By Jack Healey
Bill Buckner died yesterday at the age of 69. It is sad that he will be remembered for what happened in game 6 of the 1986 World Series, but he was a great player and you could argue that he was at least a borderline Hall of Famer. He had 2,715 career hits. Ted Williams had 2,654 career hits. Buckner had a .289 career batting average and won the National League batting title with the Cubs in 1980 with an average of .324.
He was once traded from the Cubs to the Red Sox for Dennis Eckersley. Eckersley himself had a low point moment in the World Series. He gave up the game winning home run to Kirk Gibson in game 1 of the 1988 World Series. Eckersley played on a World Series winner the following year and of course went on to the Hall of Fame.

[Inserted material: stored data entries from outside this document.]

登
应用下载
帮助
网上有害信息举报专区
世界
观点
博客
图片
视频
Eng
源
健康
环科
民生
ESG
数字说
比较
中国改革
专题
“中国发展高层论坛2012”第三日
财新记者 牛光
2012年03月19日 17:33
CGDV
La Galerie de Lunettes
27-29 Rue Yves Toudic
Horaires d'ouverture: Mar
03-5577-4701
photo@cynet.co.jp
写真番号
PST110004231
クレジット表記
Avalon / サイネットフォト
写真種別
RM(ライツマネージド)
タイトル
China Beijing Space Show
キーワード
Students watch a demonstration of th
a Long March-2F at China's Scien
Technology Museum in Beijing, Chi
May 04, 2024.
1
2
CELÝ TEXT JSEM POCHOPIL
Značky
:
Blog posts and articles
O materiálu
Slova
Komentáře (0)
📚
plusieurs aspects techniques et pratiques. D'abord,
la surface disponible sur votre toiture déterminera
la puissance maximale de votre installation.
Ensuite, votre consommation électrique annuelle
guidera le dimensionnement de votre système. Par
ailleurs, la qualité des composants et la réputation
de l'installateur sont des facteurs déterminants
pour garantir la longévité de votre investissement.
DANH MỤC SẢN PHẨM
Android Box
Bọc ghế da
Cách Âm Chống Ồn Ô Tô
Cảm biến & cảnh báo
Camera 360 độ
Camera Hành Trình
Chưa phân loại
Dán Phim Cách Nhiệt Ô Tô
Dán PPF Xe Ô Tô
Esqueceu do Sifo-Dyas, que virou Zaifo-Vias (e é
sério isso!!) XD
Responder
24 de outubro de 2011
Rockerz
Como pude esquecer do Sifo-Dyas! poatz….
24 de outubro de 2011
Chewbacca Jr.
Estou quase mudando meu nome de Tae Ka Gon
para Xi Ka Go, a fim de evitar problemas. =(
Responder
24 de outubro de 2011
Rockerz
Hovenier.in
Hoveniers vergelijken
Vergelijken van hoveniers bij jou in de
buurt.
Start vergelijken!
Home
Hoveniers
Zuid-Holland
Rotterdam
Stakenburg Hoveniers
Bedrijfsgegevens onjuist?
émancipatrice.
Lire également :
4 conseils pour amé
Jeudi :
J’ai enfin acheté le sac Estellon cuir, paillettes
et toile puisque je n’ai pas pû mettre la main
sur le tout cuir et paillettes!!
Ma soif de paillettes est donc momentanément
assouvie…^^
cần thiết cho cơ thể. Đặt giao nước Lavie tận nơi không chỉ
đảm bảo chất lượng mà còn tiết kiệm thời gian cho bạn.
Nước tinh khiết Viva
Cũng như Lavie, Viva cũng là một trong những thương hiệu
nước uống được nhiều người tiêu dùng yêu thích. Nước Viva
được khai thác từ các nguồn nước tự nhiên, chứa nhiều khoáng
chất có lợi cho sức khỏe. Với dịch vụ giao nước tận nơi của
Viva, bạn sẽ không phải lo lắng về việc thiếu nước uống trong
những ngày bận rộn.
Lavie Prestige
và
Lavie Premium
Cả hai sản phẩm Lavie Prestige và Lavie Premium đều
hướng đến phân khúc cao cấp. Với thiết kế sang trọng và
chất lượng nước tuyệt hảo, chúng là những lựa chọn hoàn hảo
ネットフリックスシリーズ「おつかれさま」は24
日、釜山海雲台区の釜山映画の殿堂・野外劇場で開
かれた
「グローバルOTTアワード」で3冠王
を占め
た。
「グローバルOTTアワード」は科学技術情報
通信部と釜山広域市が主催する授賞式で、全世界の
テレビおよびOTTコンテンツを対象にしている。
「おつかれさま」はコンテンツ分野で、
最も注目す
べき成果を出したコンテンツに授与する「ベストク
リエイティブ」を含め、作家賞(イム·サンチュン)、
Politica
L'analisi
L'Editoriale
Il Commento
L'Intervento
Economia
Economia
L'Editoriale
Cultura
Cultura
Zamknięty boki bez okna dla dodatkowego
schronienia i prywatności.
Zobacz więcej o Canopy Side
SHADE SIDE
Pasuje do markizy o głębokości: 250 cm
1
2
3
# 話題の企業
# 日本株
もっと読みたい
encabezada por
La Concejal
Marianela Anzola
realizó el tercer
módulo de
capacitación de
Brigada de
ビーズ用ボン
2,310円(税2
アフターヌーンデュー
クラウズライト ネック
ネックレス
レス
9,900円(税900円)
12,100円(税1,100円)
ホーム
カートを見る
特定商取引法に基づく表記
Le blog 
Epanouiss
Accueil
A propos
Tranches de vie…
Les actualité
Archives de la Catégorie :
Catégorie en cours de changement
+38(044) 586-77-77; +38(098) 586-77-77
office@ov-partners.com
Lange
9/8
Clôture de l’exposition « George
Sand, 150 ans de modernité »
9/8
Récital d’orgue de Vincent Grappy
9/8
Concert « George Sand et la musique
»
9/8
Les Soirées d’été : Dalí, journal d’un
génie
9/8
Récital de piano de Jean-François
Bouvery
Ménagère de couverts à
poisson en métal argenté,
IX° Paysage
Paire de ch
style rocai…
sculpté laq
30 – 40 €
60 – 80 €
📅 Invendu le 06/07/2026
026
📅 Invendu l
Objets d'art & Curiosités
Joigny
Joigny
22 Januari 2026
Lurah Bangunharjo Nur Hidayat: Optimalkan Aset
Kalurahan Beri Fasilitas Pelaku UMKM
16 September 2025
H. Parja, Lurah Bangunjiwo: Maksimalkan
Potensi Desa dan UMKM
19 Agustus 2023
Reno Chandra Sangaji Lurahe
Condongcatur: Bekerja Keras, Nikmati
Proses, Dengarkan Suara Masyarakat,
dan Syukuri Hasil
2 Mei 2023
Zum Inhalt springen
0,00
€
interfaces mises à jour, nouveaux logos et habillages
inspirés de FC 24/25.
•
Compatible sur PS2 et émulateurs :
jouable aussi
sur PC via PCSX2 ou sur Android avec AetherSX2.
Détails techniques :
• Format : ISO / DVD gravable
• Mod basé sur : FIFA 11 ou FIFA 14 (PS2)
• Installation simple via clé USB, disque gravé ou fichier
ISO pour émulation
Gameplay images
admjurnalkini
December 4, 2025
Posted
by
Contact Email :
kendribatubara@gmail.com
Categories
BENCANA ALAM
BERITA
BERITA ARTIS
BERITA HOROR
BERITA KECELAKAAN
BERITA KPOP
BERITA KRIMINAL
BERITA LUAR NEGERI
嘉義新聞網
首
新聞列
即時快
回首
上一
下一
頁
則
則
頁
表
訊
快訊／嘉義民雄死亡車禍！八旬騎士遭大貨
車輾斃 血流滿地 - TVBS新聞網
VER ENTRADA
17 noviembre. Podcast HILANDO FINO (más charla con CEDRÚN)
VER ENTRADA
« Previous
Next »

Buckner was the left fielder when Hank Aaron hit his 715th career homer against the Dodgers in 1974.
Many fans were absolutely brutal in their criticism of him. I was not one of them. I never blamed him for the 86 World Series. There were others in game 6 who I put most of the blame on and no need to get into that right now.
People forget that the game was already tied when Buckner made the error so there was no guarantee they were going to go on and win the game anyway plus the Sox went up 3-0 in game 7 and couldn’t hang on.
I remember being the MC at a banquet in Rutland in the early 90’s when Bill Buckner was the guest speaker. He was a very nice man and didn’t deserve what he had to go through.
Heard a call or two from Chris Berman on the radio on the Red Sox and he is pretty damn good on the play by play.
The NBA Finals start on Thursday night and I have an urge to go with Toronto and I would love to see them win it, but I can’t go against Golden State. I say the Warriors in 6!